Canadian former ice hockey right winger

Paul Lawrence Andrea (born July 31, 1941) is a Canadian former ice hockey right winger. He played in the National Hockey League for the New York Rangers, Pittsburgh Penguins, California Golden Seals, and Buffalo Sabres. He also played in the World Hockey Association for the Cleveland Crusaders.

In his NHL career, Andrea played in 150 games, scoring 31 goals and adding 49 assists. He played in 135 WHA games, scoring 36 goals and adding 48 assists.

Born in North Sydney, Nova Scotia, Andrea currently lives in Sydney, Nova Scotia.

SET OF TASKS.
a: From the Paul Andrea biography, print the passage starting at "In his NHL career, Andrea" and ending at "adding 48 assists.".
b: Answer these questions from the Paul Andrea biography:
(i) For which World Hockey Association team did Andrea play?
(ii) How many goals did he score in his NHL career?
(iii) In what place was he born?

MATERIAL PROVIDED.
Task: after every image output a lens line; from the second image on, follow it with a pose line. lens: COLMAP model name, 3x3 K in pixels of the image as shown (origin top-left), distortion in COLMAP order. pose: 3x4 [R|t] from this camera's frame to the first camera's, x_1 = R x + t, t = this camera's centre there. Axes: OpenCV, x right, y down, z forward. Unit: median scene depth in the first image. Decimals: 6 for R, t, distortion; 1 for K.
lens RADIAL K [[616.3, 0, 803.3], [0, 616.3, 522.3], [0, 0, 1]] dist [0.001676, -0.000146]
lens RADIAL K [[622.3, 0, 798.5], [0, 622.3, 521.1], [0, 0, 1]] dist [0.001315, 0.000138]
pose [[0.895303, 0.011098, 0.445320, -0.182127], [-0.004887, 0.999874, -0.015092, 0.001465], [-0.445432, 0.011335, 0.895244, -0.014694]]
...
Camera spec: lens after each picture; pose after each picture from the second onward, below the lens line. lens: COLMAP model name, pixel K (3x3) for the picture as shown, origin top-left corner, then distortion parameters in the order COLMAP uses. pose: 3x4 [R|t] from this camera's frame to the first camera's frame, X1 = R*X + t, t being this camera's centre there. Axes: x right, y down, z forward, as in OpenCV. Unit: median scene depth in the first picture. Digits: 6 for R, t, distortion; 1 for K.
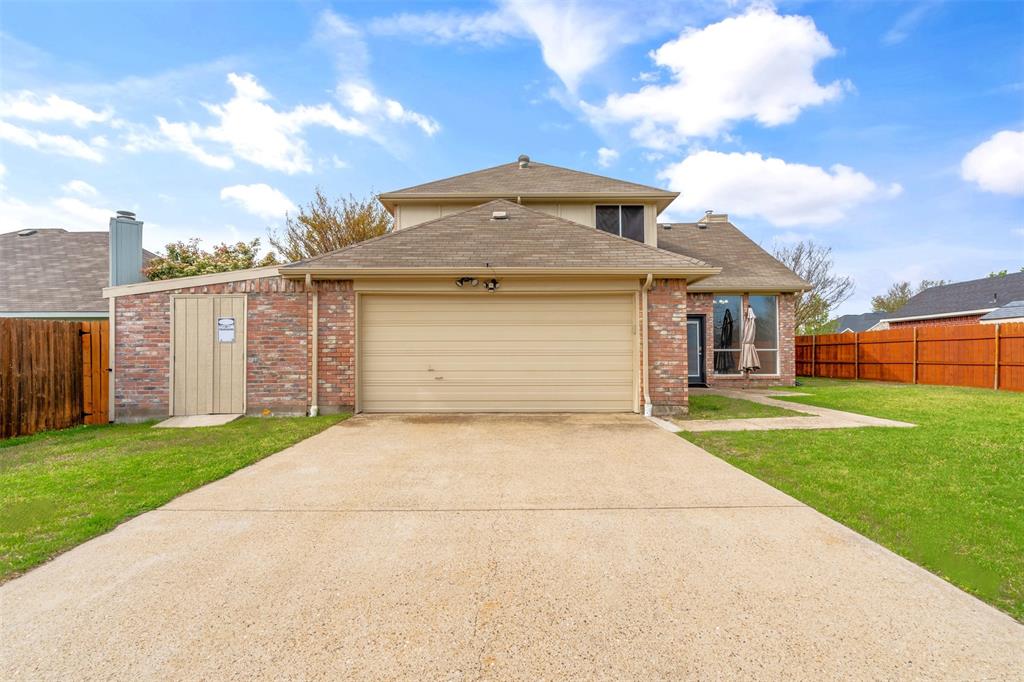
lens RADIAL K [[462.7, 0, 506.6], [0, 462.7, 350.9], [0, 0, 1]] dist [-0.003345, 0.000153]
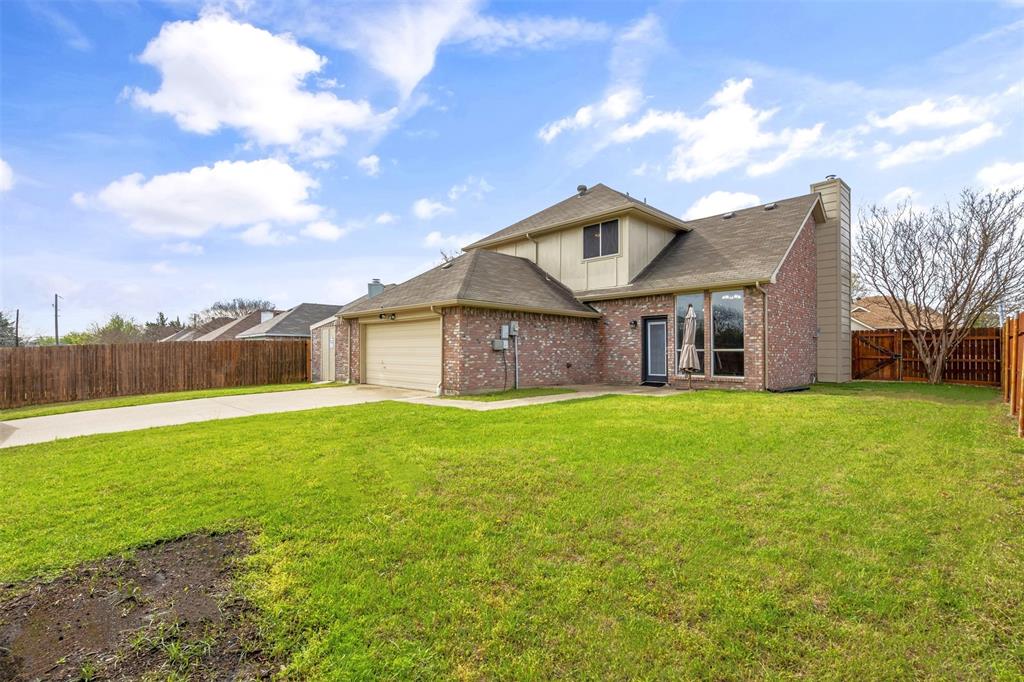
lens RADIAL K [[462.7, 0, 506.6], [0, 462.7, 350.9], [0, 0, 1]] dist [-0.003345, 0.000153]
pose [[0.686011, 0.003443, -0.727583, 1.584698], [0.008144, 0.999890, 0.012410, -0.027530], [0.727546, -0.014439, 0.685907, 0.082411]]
==
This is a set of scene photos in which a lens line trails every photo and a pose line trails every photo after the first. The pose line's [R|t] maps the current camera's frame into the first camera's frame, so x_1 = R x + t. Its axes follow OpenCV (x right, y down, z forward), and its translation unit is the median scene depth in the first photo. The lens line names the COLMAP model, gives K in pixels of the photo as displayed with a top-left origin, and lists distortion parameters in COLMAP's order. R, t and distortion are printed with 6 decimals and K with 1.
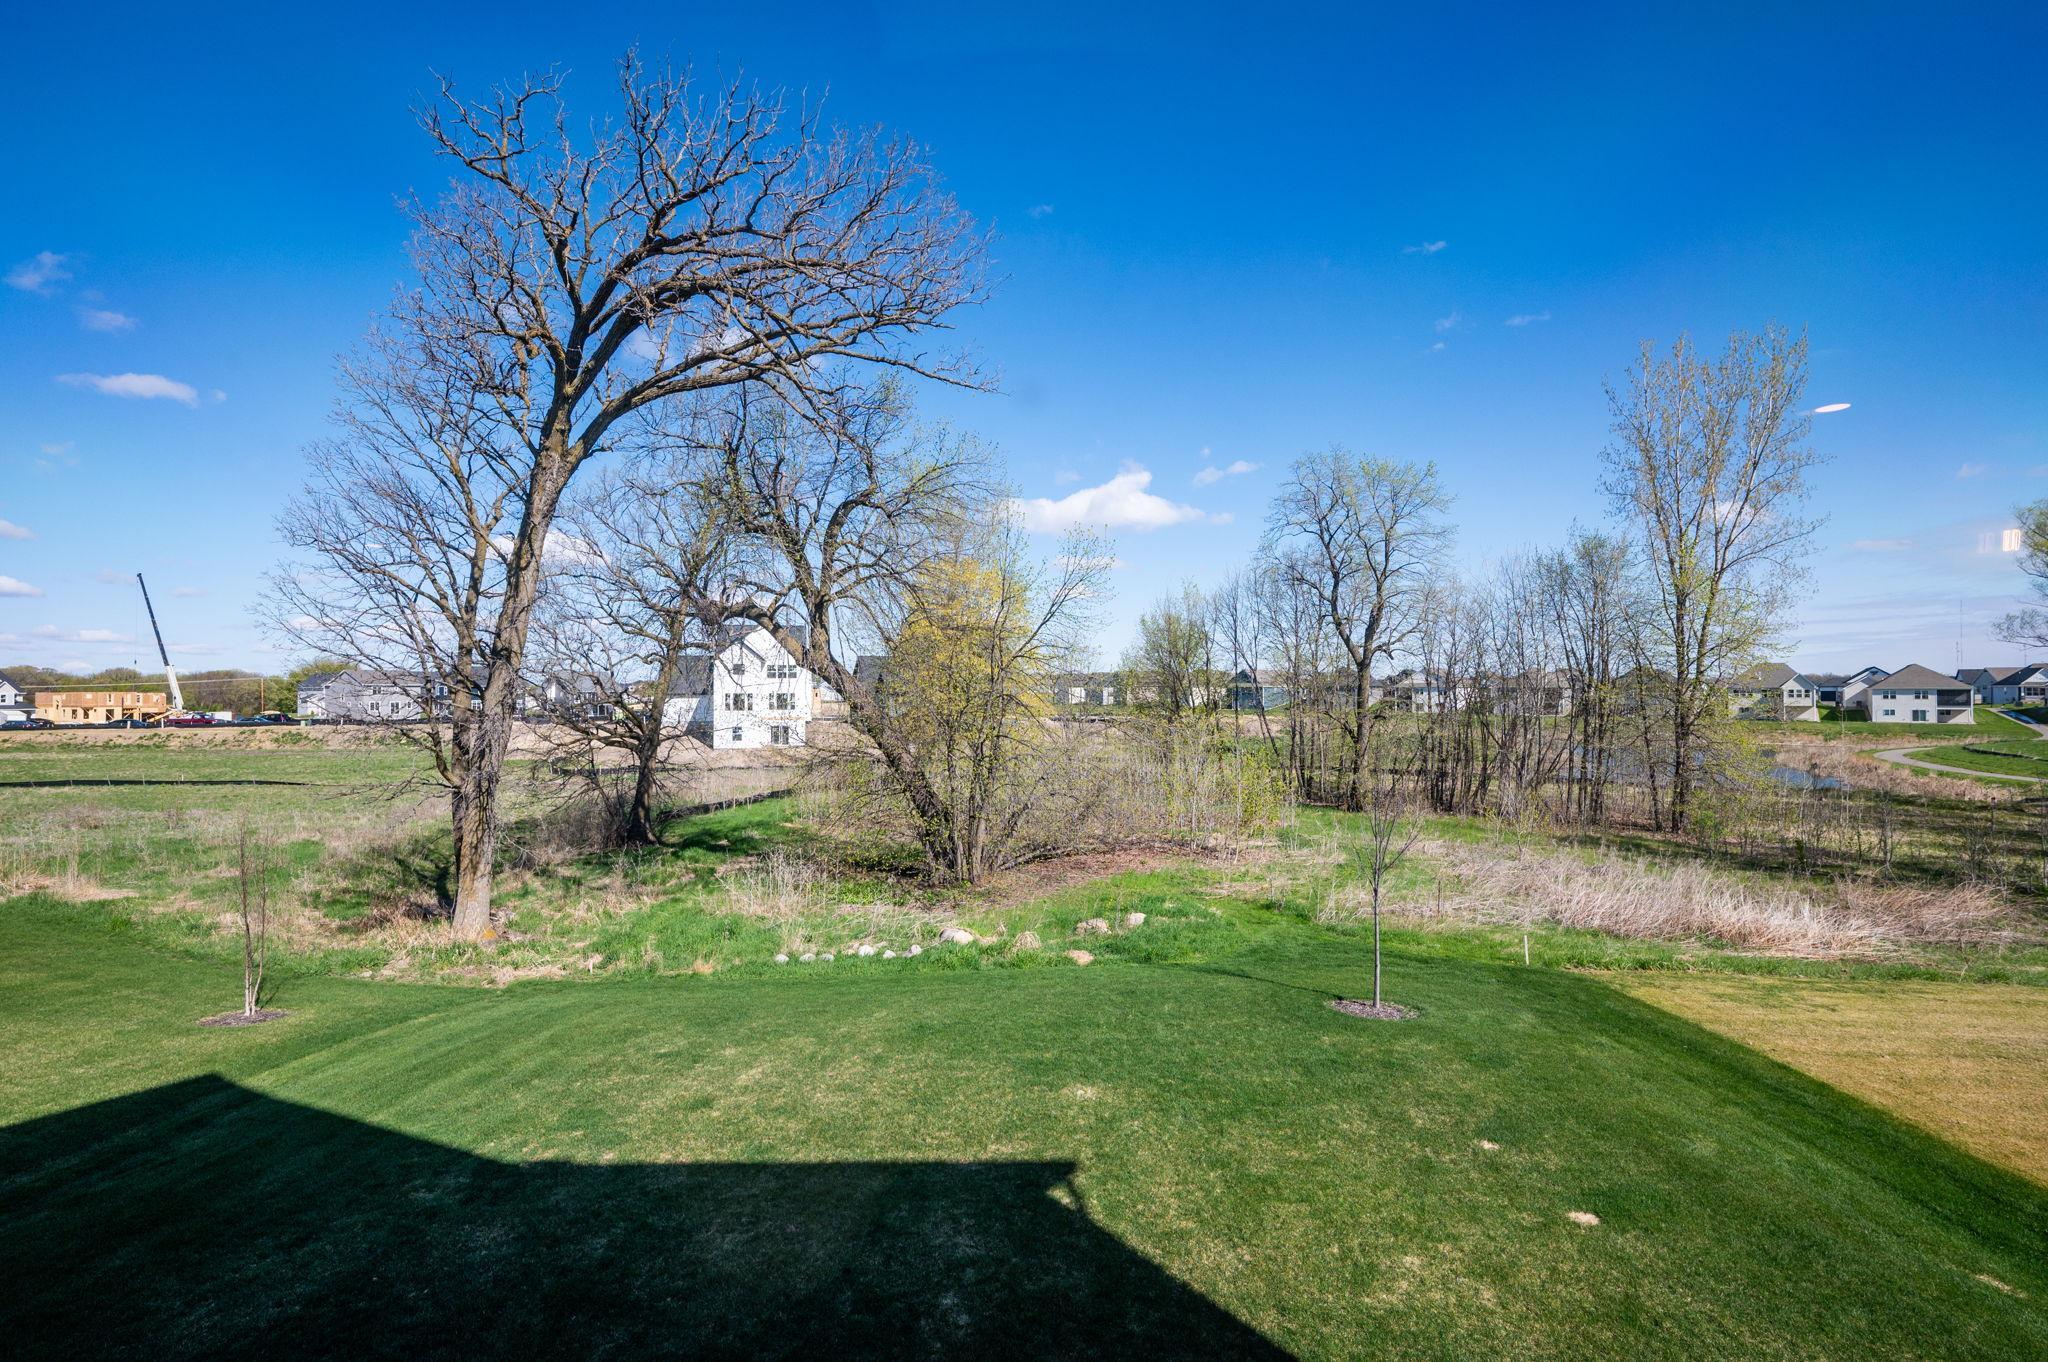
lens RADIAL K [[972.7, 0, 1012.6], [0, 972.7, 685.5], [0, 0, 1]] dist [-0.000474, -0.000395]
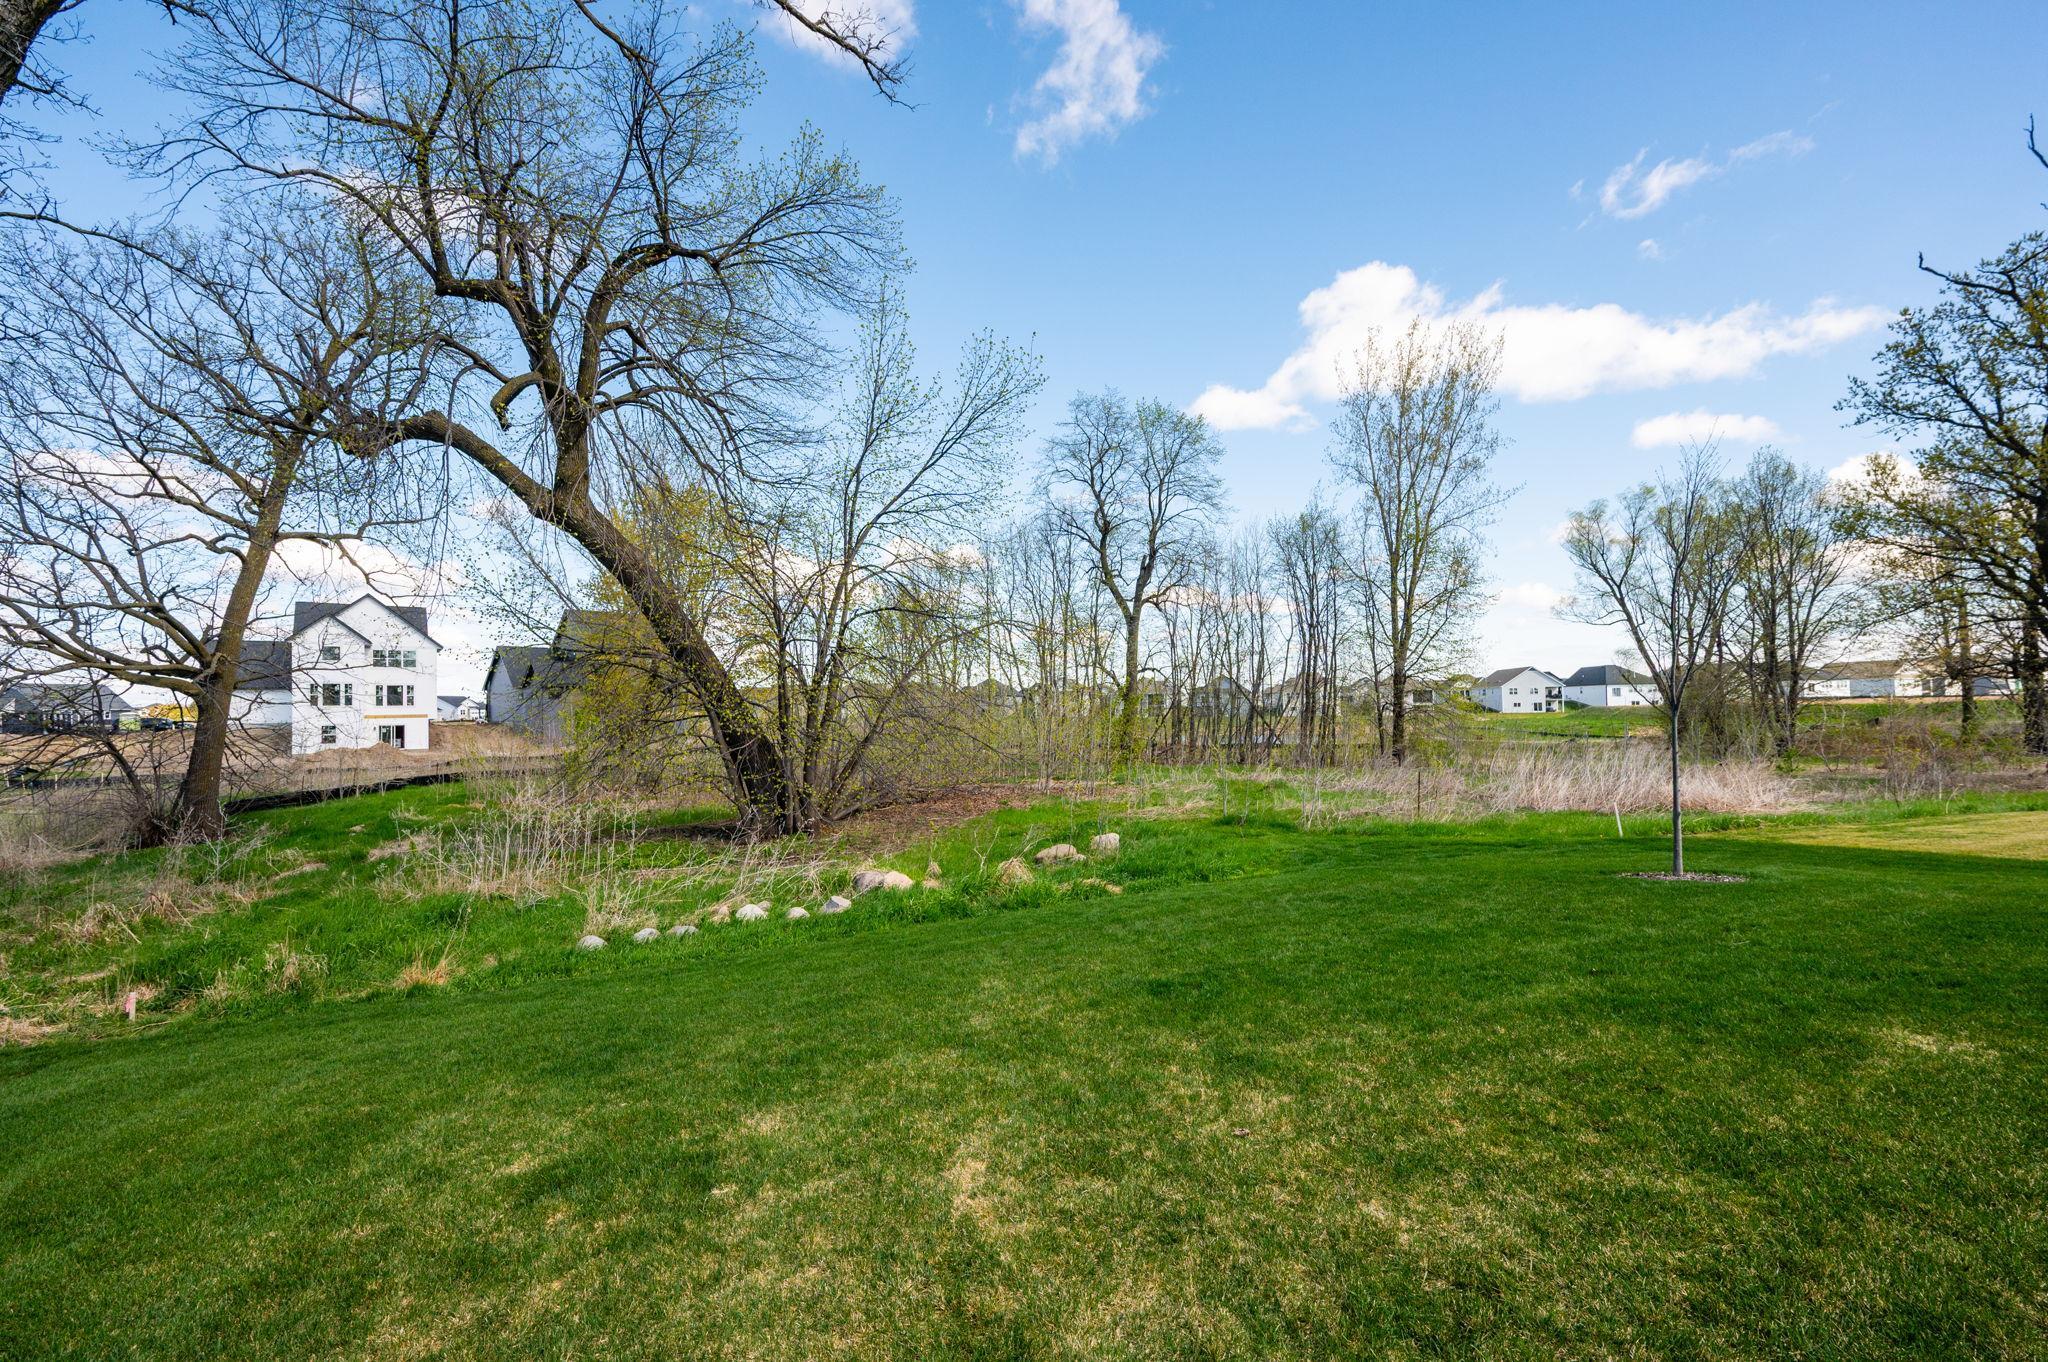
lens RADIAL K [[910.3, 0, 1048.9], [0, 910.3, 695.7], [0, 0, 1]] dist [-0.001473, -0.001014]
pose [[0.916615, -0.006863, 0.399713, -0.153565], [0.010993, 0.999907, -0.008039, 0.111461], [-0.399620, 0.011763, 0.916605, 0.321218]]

RESPONSES TO THE EXERCISE.
a:
In his NHL career, Andrea played in 150 games, scoring 31 goals and adding 49 assists. He played in 135 WHA games, scoring 36 goals and adding 48 assists.

b:
(i) The Cleveland Crusaders
(ii) 31
(iii) North Sydney, Nova Scotia